Так вот, второе, что я теперь понимаю: инклюзия — это прежде всего привычка. Если вам примерно лет пятьдесят, как мне, попробуйте вспомнить, когда вы впервые увидели, скажем, чернокожего человека на улице. И сравните свою тогдашнюю эмоциональную реакцию на такую встречу с сегодняшней. Вероятно, вы даже не заметите такого человека. А если и заметите, то быстро забудете. Ведь это больше не диковинка.
Когда моему сыну было лет шесть, и он пересел из детской коляски в инвалидную, мы были такими же «чернокожими» в своем городе. Прошло десять лет, и теперь на таких детей бросают намного меньше нескромных взглядов. Улучшилась доступность среды, нас стало больше на улицах и в общественных местах. Социум привыкает к нам, мы его больше не шокируем.
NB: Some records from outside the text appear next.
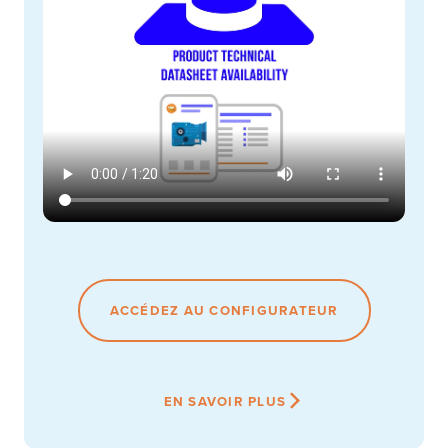
ACCÉDEZ AU CONFIGURATEUR
EN SAVOIR PLUS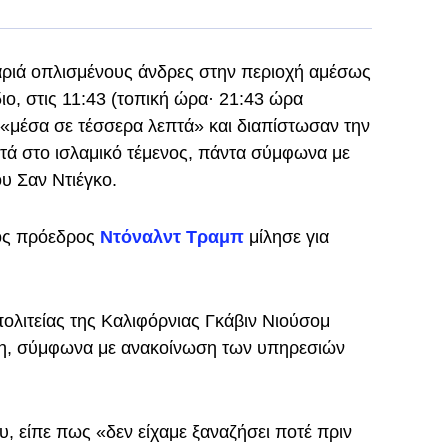
αριά οπλισμένους άνδρες στην περιοχή αμέσως
ιο, στις 11:43 (τοπική ώρα· 21:43 ώρα
«μέσα σε τέσσερα λεπτά» και διαπίστωσαν την
ά στο ισλαμικό τέμενος, πάντα σύμφωνα με
υ Σαν Ντιέγκο.
νος πρόεδρος
Ντόναλντ Τραμπ
μίλησε για
ολιτείας της Καλιφόρνιας Γκάβιν Νιούσομ
ση, σύμφωνα με ανακοίνωση των υπηρεσιών
, είπε πως «δεν είχαμε ξαναζήσει ποτέ πριν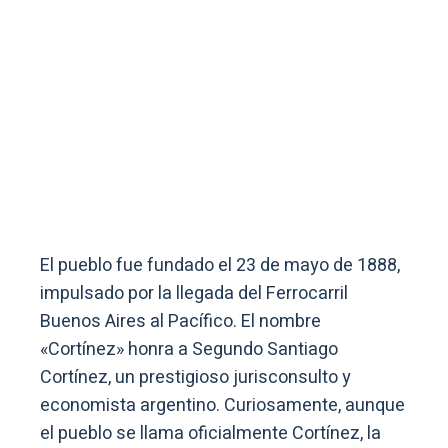
El pueblo fue fundado el 23 de mayo de 1888,
impulsado por la llegada del Ferrocarril
Buenos Aires al Pacífico. El nombre
«Cortínez» honra a Segundo Santiago
Cortínez, un prestigioso jurisconsulto y
economista argentino. Curiosamente, aunque
el pueblo se llama oficialmente Cortínez, la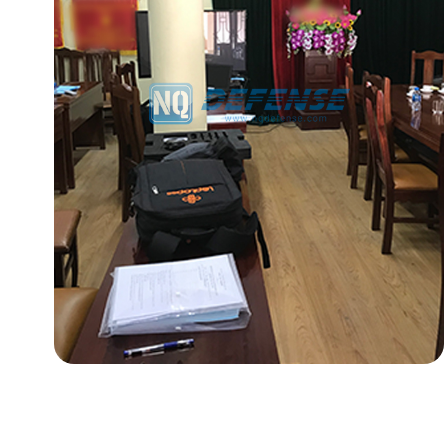
- - - ND-BR001 Radar de Detección de Drones
- - - ND-BR014 Radar de Detección de Drones
- - - ND-BR022 Radar de Detección de Drones
- - Jammer Anti-Dron
- - - ND-BD002 Jammer Direccional Anti-Dron
- - - ND-BD008 Jammer Direccional Anti-Dron de Banda Completa
- - - ND-BD018 Jammer Direccional Anti-Dron de Banda Completa
- - - ND-BO004 Jammer Omnidireccional Anti-Dron
- - Cámara Anti-Dron
- - - ND-BC011 Cámara de Rastreo Anti-Dron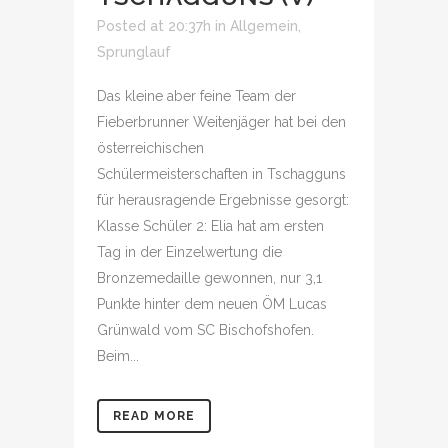
Posted at 20:37h
in
Allgemein
,
Sprunglauf
Das kleine aber feine Team der
Fieberbrunner Weitenjäger hat bei den
österreichischen
Schülermeisterschaften in Tschagguns
für herausragende Ergebnisse gesorgt:
Klasse Schüler 2: Elia hat am ersten
Tag in der Einzelwertung die
Bronzemedaille gewonnen, nur 3,1
Punkte hinter dem neuen ÖM Lucas
Grünwald vom SC Bischofshofen.
Beim...
READ MORE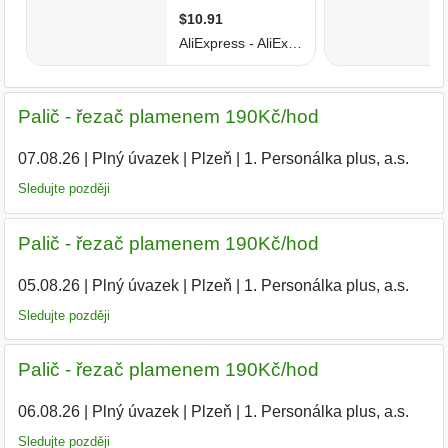
Palič - řezač plamenem 190Kč/hod
07.08.26
|
Plný úvazek
|
Plzeň
|
1. Personálka plus, a.s.
Sledujte později
Palič - řezač plamenem 190Kč/hod
05.08.26
|
Plný úvazek
|
Plzeň
|
1. Personálka plus, a.s.
|
Sledujte později
Palič - řezač plamenem 190Kč/hod
06.08.26
|
Plný úvazek
|
Plzeň
|
1. Personálka plus, a.s.
Sledujte později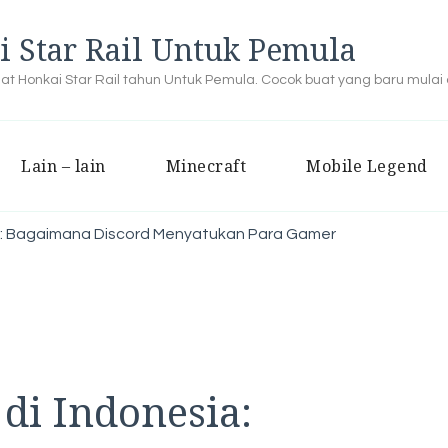
i Star Rail Untuk Pemula
buat Honkai Star Rail tahun Untuk Pemula. Cocok buat yang baru mulai
Lain – lain
Minecraft
Mobile Legend
ia: Bagaimana Discord Menyatukan Para Gamer
di Indonesia: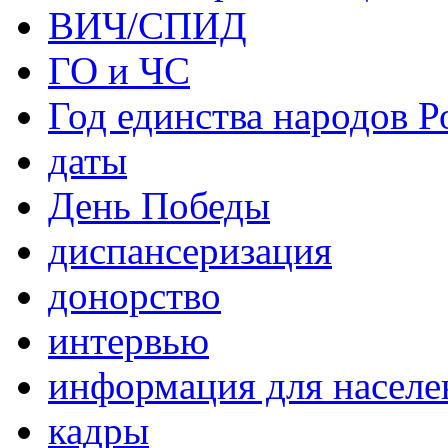
ВИЧ/СПИД
ГО и ЧС
Год единства народов Р
даты
День Победы
диспансеризация
донорство
интервью
информация для населе
кадры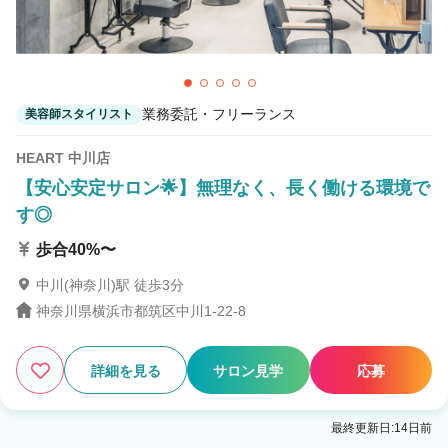
業務委託・フリーランス
美容師スタイリスト
HEART 中川店
【安心安定サロン🌟】無理なく、長く働ける環境で
す◎
歩合40%〜
中川(神奈川)駅 徒歩3分
神奈川県横浜市都筑区中川1-22-8
詳細を見る
サロン見学
応募
最終更新日:14日前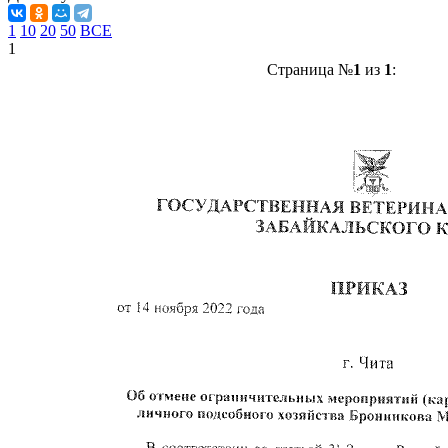
1
10
20
50
ВСЕ
1
Страница №
1
из
1
: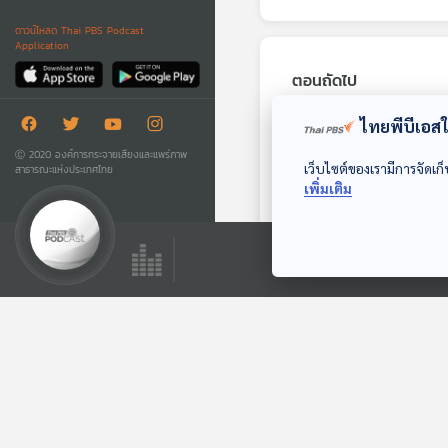
ดาวน์โหลด Thai PBS Podcast
Application
ตอนถัดไป
ไทยพีบีเอสใช
Ⓒ 2020 องค์การกระจายเสียงและแพร่ภาพ
เว็บไซต์ของเรามีการจัดเก็
สาธารณะแห่งประเทศไทย
เพิ่มเติม
โรคผิวหนังในสุนัข
ตอนที่ 2 : (Health
Talk Health Tips)
โรงหมอ
ตอนที่เกี่ยวข้อง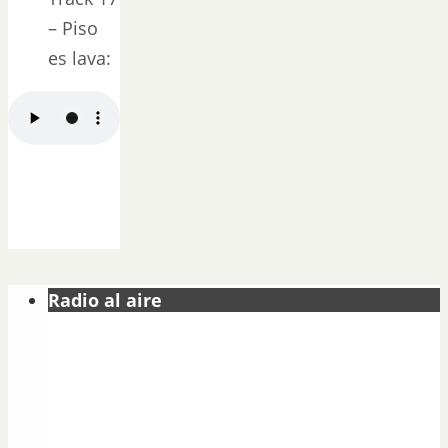
– Piso
es lava:
Radio al aire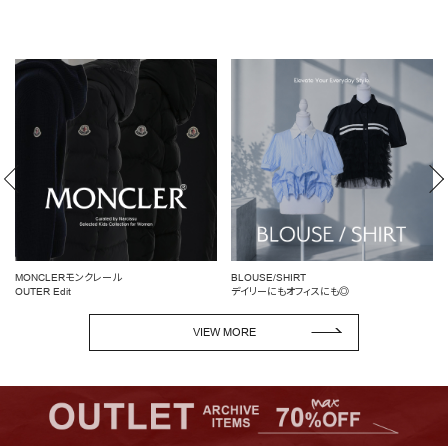
BLOUSE/SHIRT
女性らしいシルエットを引き立てる
デイリーにもオフィスにも◎
ペプラムトップス
VIEW MORE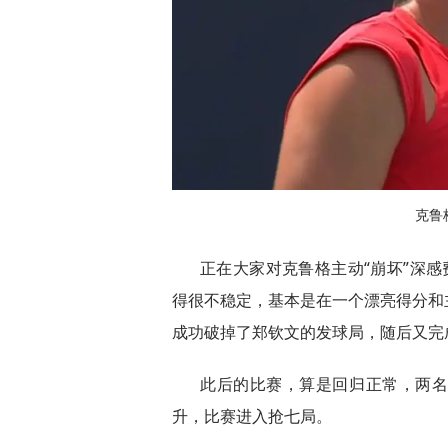
克鲁
正在大家对克鲁格主动“崩坏”深
得很不稳定，基本是在一个漂亮得分和
成功破掉了郑钦文的发球局，随后又完成
此后的比赛，算是回归正常，两
升，比赛进入抢七局。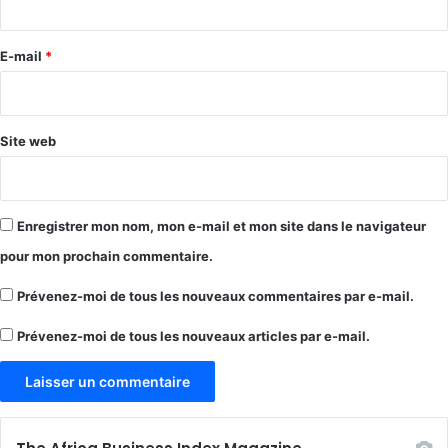
r
e
E-mail
*
*
Site web
Enregistrer mon nom, mon e-mail et mon site dans le navigateur
pour mon prochain commentaire.
Prévenez-moi de tous les nouveaux commentaires par e-mail.
Prévenez-moi de tous les nouveaux articles par e-mail.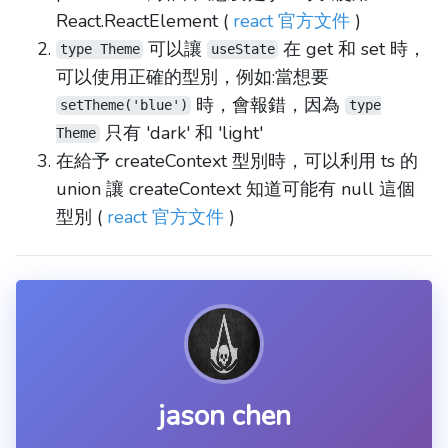
React.ReactElement (
react 官方文件
)
可以讓
在 get 和 set 時，
type Theme
useState
可以使用正確的型別，例如:當想要
時，會報錯，因為
setTheme('blue')
type
只有 'dark' 和 'light'
Theme
在給予 createContext 型別時，可以利用 ts 的
union 讓 createContext 知道可能有 null 這個
型別 (
react 官方文件
)
jason chen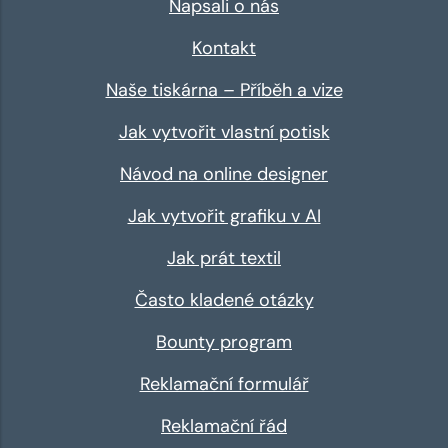
Napsali o nás
Kontakt
Naše tiskárna – Příběh a vize
Jak vytvořit vlastní potisk
Návod na online designer
Jak vytvořit grafiku v AI
Jak prát textil
Často kladené otázky
Bounty program
Reklamační formulář
Reklamační řád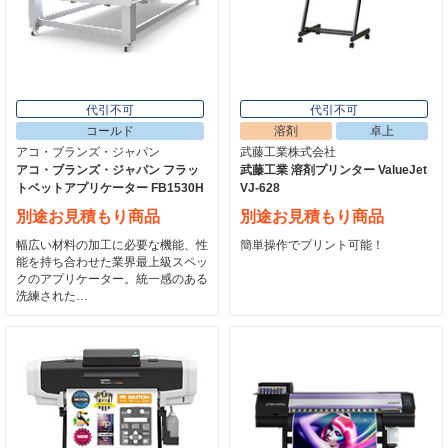
代引不可
代引不可
コールド
溶剤
卓上
アコ・ブランズ・ジャパン
武藤工業株式会社
アコ・ブランズ・ジャパン フラッ
武藤工業 溶剤プリンター ValueJet
トベットアプリケーター FB1530H
VJ-628
別途お見積もり商品
別途お見積もり商品
幅広い材料の加工に必要な機能、性
簡単操作でプリント可能！
能を持ち合わせた業界最上級スペッ
クのアプリケーター。統一感のある
洗練された…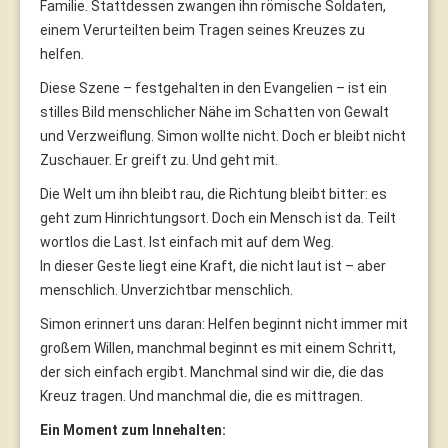
Familie. Stattdessen zwangen ihn römische Soldaten,
einem Verurteilten beim Tragen seines Kreuzes zu
helfen.
Diese Szene – festgehalten in den Evangelien – ist ein
stilles Bild menschlicher Nähe im Schatten von Gewalt
und Verzweiflung. Simon wollte nicht. Doch er bleibt nicht
Zuschauer. Er greift zu. Und geht mit.
Die Welt um ihn bleibt rau, die Richtung bleibt bitter: es
geht zum Hinrichtungsort. Doch ein Mensch ist da. Teilt
wortlos die Last. Ist einfach mit auf dem Weg.
In dieser Geste liegt eine Kraft, die nicht laut ist – aber
menschlich. Unverzichtbar menschlich.
Simon erinnert uns daran: Helfen beginnt nicht immer mit
großem Willen, manchmal beginnt es mit einem Schritt,
der sich einfach ergibt. Manchmal sind wir die, die das
Kreuz tragen. Und manchmal die, die es mittragen.
Ein Moment zum Innehalten: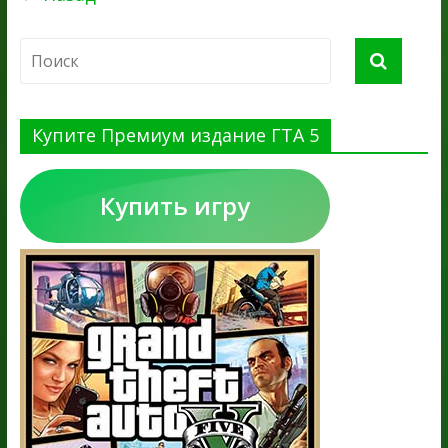
Купите Премиум издание ГТА 5
Купить игру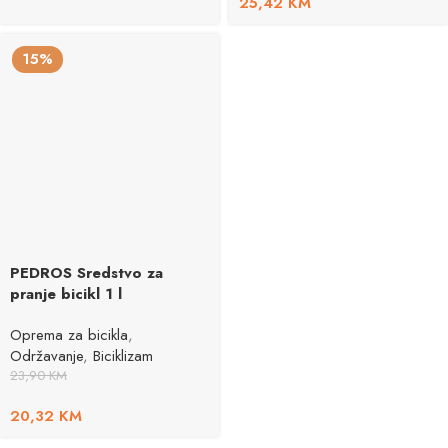
25,42
KM
15%
PEDROS Sredstvo za
pranje bicikl 1 l
Oprema za bicikla
,
Održavanje
,
Biciklizam
23,90
KM
20,32
KM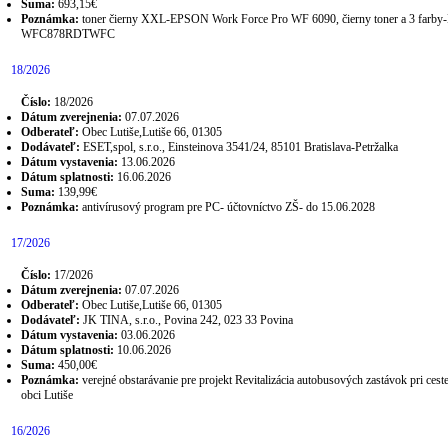
Suma:
693,15€
Poznámka:
toner čierny XXL-EPSON Work Force Pro WF 6090, čierny toner a 3 far
WFC878RDTWFC
18/2026
Číslo:
18/2026
Dátum zverejnenia:
07.07.2026
Odberateľ:
Obec Lutiše,Lutiše 66, 01305
Dodávateľ:
ESET,spol, s.r.o., Einsteinova 3541/24, 85101 Bratislava-Petržalka
Dátum vystavenia:
13.06.2026
Dátum splatnosti:
16.06.2026
Suma:
139,99€
Poznámka:
antivírusový program pre PC- účtovníctvo ZŠ- do 15.06.2028
17/2026
Číslo:
17/2026
Dátum zverejnenia:
07.07.2026
Odberateľ:
Obec Lutiše,Lutiše 66, 01305
Dodávateľ:
JK TINA, s.r.o., Povina 242, 023 33 Povina
Dátum vystavenia:
03.06.2026
Dátum splatnosti:
10.06.2026
Suma:
450,00€
Poznámka:
verejné obstarávanie pre projekt Revitalizácia autobusových zastávok pri ceste
obci Lutiše
16/2026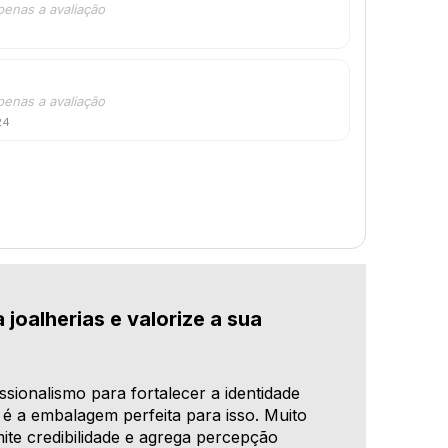
penas a avaliação
penas a avaliação
24
 joalherias e valorize a sua
sionalismo para fortalecer a identidade
da é a embalagem perfeita para isso. Muito
ite credibilidade e agrega percepção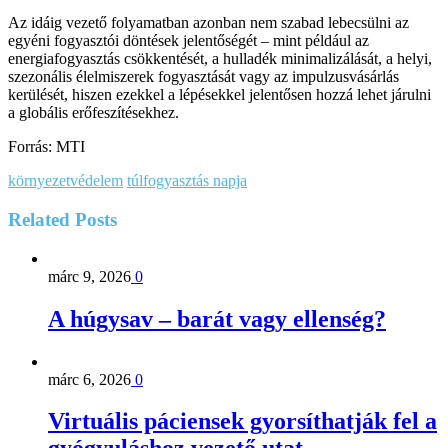
Az idáig vezető folyamatban azonban nem szabad lebecsülni az
egyéni fogyasztói döntések jelentőségét – mint például az
energiafogyasztás csökkentését, a hulladék minimalizálását, a helyi,
szezonális élelmiszerek fogyasztását vagy az impulzusvásárlás
kerülését, hiszen ezekkel a lépésekkel jelentősen hozzá lehet járulni
a globális erőfeszítésekhez.
Forrás: MTI
környezetvédelem
túlfogyasztás napja
Related
Posts
márc 9, 2026
0
A húgysav – barát vagy ellenség?
márc 6, 2026
0
Virtuális páciensek gyorsíthatják fel a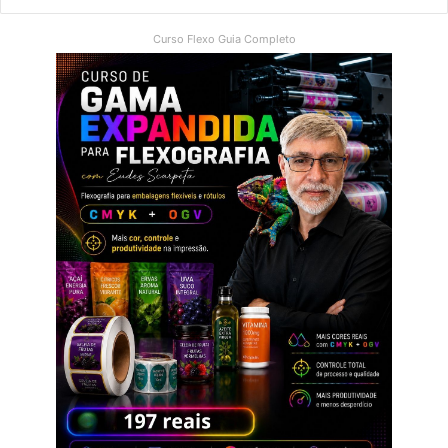
Curso Flexo Guia Completo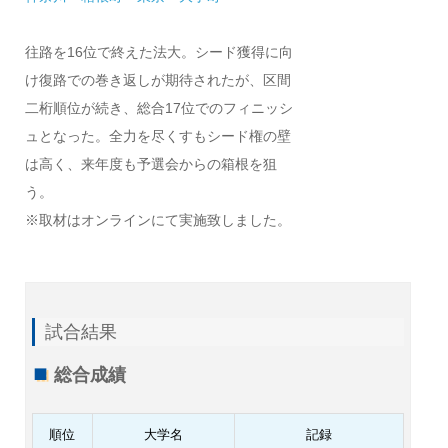
往路を16位で終えた法大。シード獲得に向
け復路での巻き返しが期待されたが、区間
二桁順位が続き、総合17位でのフィニッシ
ュとなった。全力を尽くすもシード権の壁
は高く、来年度も予選会からの箱根を狙
う。
※取材はオンラインにて実施致しました。
試合結果
総合成績
順位
大学名
記録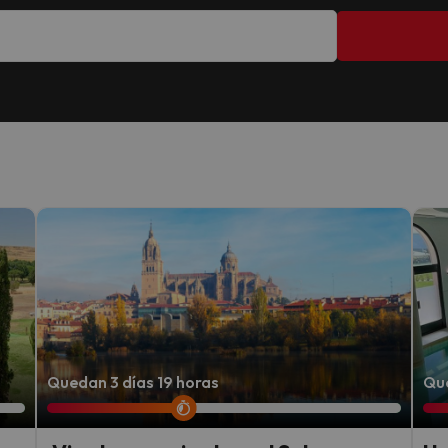
Quedan 3 días 19 horas
Que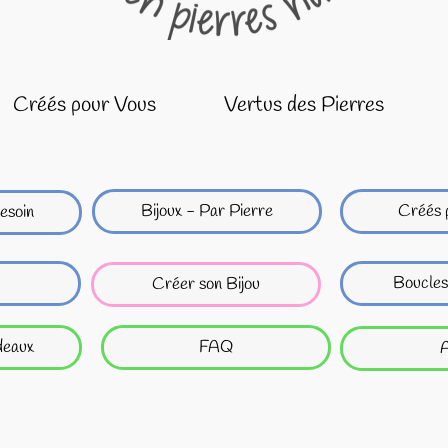
Créés pour Vous
Vertus des Pierres
Bijoux - Par Pierre
Créés 
esoin
Boucles
Créer son Bijou
deaux
FAQ
A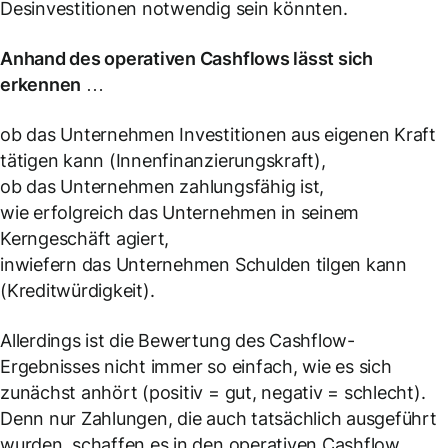
Desinvestitionen notwendig sein könnten.
Anhand des operativen Cashflows lässt sich
erkennen
…
ob das Unternehmen Investitionen aus eigenen Kraft
tätigen kann (Innenfinanzierungskraft),
ob das Unternehmen zahlungsfähig ist,
wie erfolgreich das Unternehmen in seinem
Kerngeschäft agiert,
inwiefern das Unternehmen Schulden tilgen kann
(Kreditwürdigkeit).
Allerdings ist die Bewertung des Cashflow-
Ergebnisses nicht immer so einfach, wie es sich
zunächst anhört (positiv = gut, negativ = schlecht).
Denn nur Zahlungen, die auch tatsächlich ausgeführt
wurden, schaffen es in den operativen Cashflow.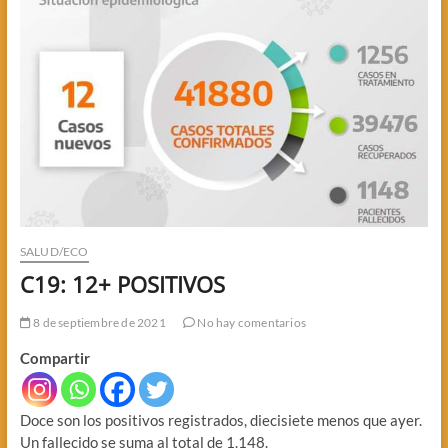
SALUD/ECO
C19: 12+ POSITIVOS
8 de septiembre de 2021
No hay comentarios
Compartir
Doce son los positivos registrados, diecisiete menos que ayer.
Un fallecido se suma al total de 1.148.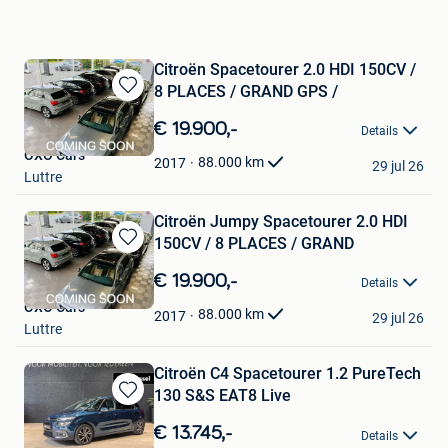
Citroën Spacetourer 2.0 HDI 150CV /
8 PLACES / GRAND GPS /
Bewaren
in
€ 19.900,-
Details
Mijn
OXO Cars
Favorieten
88.000
km
2017
29 jul 26
Luttre
Citroën Jumpy Spacetourer 2.0 HDI
150CV / 8 PLACES / GRAND
Bewaren
in
€ 19.900,-
Details
Mijn
OXO Cars
Favorieten
88.000
km
2017
29 jul 26
Luttre
Citroën C4 Spacetourer 1.2 PureTech
130 S&S EAT8 Live
Bewaren
in
€ 13.745,-
Details
Mijn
Конечно, эта статья появилась не без информационного повода. Сенсационные заголовки «Детская писательница обидела ребенка с аутизмом» несколько дней преследовали меня в Интернете. Однако, как это ни странно, не отозвались в моей душе праведным гневом. Во-первых, многолетний журналистский опыт научил делить на сто каждую мнимую сенсацию. Во-вторых, все, что имеет признаки травли, вызывает во мне категорическое сопротивление. И, в-третьих, я сама не без греха, могу на эмоциях ляпнуть ерунду. Поэтому мне даже стало жаль писательницу. Да, писательницу, а не мальчика, хотя я и являюсь матерью ребенка с инвалидностью. Однако чем больше я погружалась в тему, чем больше читала «адвокатских» комментариев в соцсетях, тем больше смещался полюс моего сочувствия.
«Где были учителя мальчика?», «Почему присутствующих не предупредили, что придут дети с особыми образовательными потребностями?», «Кто сопровождал ребенка?» Вот приблизительный перечень этаких вопросов-аргументов, которые должны были оправдать эмоциональную реакцию писательницы на некомфортное поведение ребенка. Собственно, они сводятся к тому, что мальчик, конечно, ни в чем не виноват, просто ему вовремя не заткнули рот.
Мне это напомнило кое-что из моей жизни. Иногда мы с сыном приходим куда-то, а там или лифт отключен, или доступный вход заперт, и нам говорят: вы же нас не предупредили, что придете. Даже в поезд, который сам по себе доступный, имеет раскладной пандус, мы не можем просто так взять билет и сесть. Мы должны купить его заранее и за два дня отправить дополнительную заявку через Интернет. Будто билета на специальное место мало. И это только для того, чтобы потом двое проводников, которые и так всегда есть в поезде, вышли и разложили пандус, который и так всегда есть. А попробуйте-ка полететь куда-то самолетом, если вы в инвалидной коляске. Здесь уже нужно предупредить чуть ли не все авиакомпании мира. Желательно за несколько месяцев наперед. Правда такова, что нас уже готовы видеть на улице, но не в зоне своей компетенции.
Кстати, в нашей школе как-то сломался лифт. Но там сразу же окрыли запасной вход, к которому можно было добраться по пандусу. Ну, а сам лифт починили в тот же день. Ведь здесь всегда готовы ко всему. Даже к нашему появлению без предупреждения.
Итак, третье, что я теперь действительно знаю: инклюзивное общество всегда готово к встрече с необычным человеком. И его не нужно предупреждать. Не нужно водить детей с расстройствами аутичного спектра на педагогическом поводке. Чем свободнее они будут проявлять свои чудачества, тем скорее общество привыкнет к ним. Тогда каждый, кто встретит где-нибудь «некомфортного» ребенка, сможет догадаться, что это не просто невоспитанность. И не будет больше поводов для сенсационных заголовков.
Но чтобы готовность общества стала привычкой, ее нужно формировать. Это не получится быстро. И в процессе формирования этой привычки некомфортно и больно всем будет еще не раз. Где-то такой процесс будет происходить быстрее, где-то медленнее. Но мы должны его пройти. По крайней мере, мы постоянно заявляем о своем желании и готовности к этому.